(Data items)
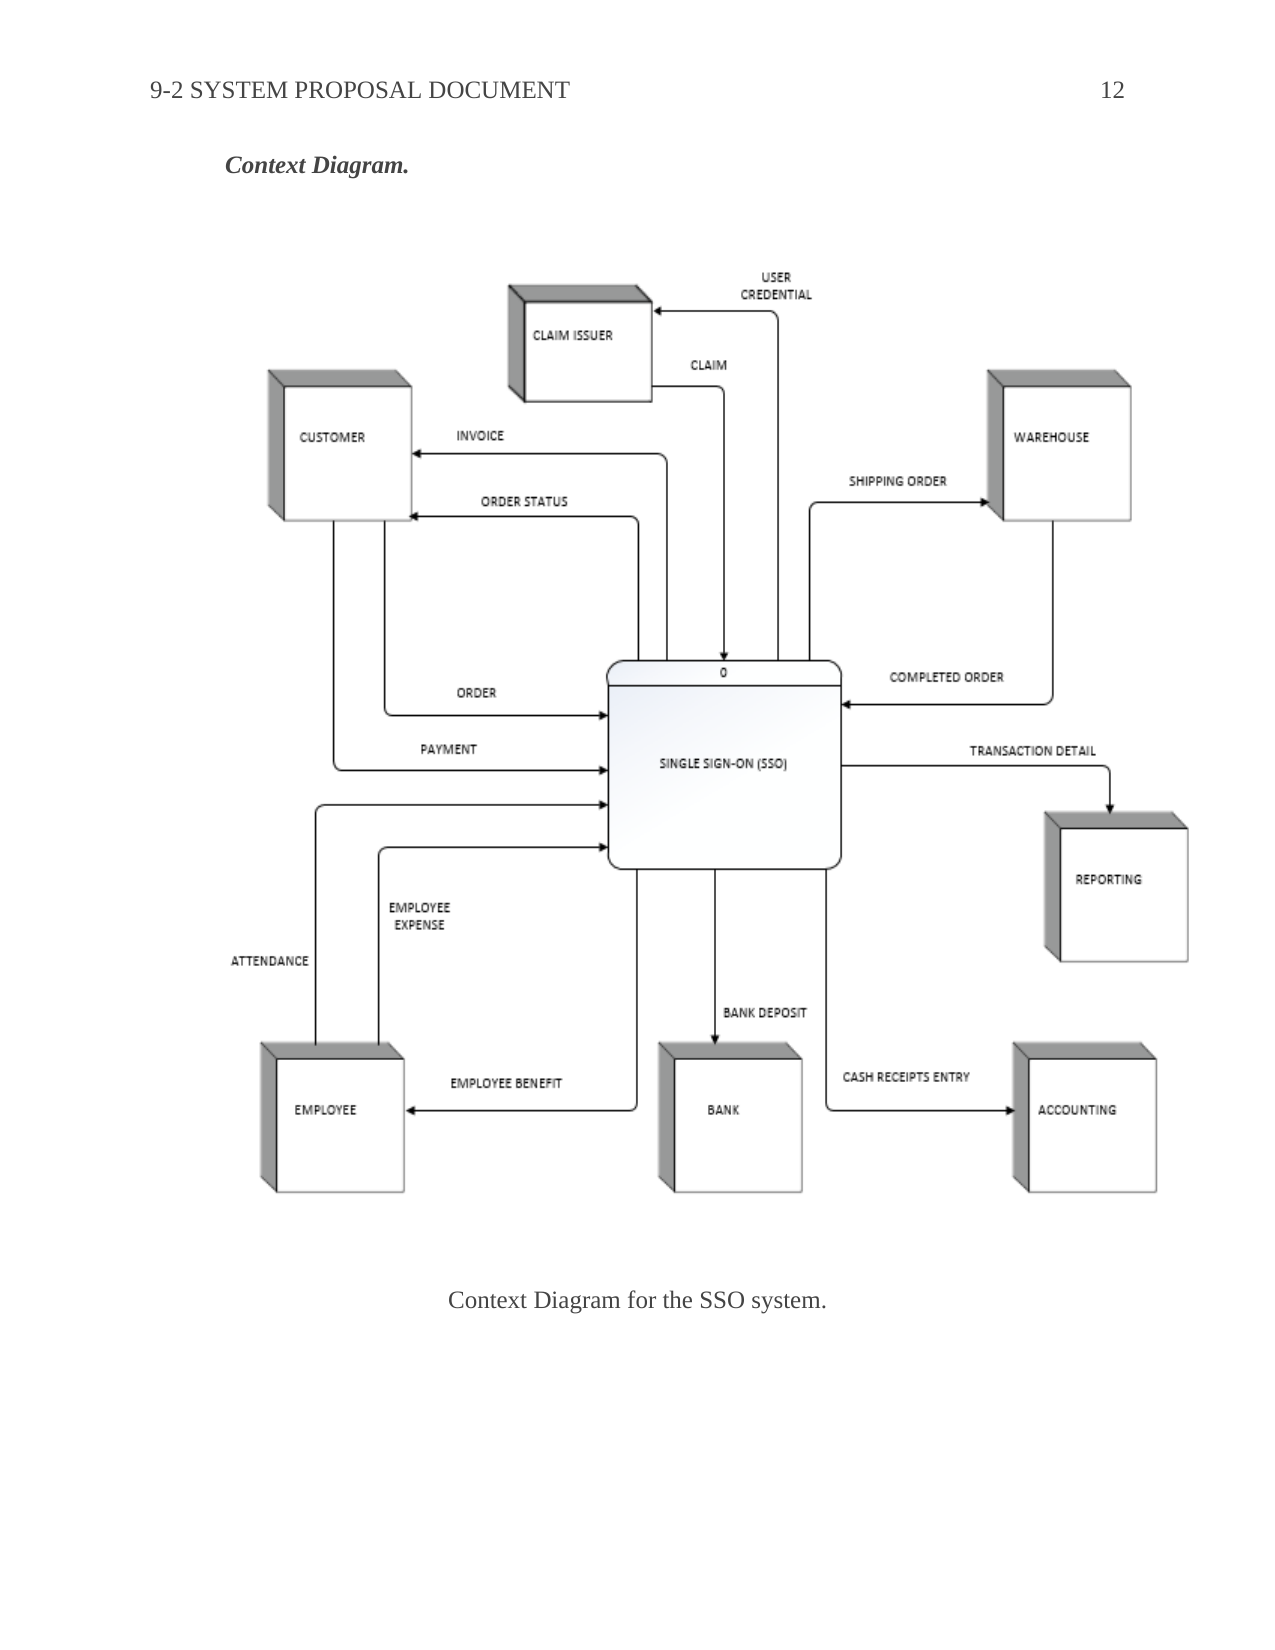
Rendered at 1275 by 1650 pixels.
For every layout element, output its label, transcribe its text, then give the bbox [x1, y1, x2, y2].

subtitle Context Diagram. [150, 150, 1125, 179]
picture [225, 207, 1200, 1256]
text Context Diagram for the SSO system. [150, 1285, 1125, 1313]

**WORK REQUEST**
What is needed is a word-for-word copy of the data, minus its pictures.

**PROBLEM SOLUTION**
Rendered at 1275 by 1650 pixels.
For every layout element, output its label, transcribe its text, then give the bbox [x1, y1, x2, y2].

subtitle Context Diagram. [150, 150, 1125, 179]
picture [225, 207, 1200, 1256]
text Context Diagram for the SSO system. [150, 1285, 1125, 1313]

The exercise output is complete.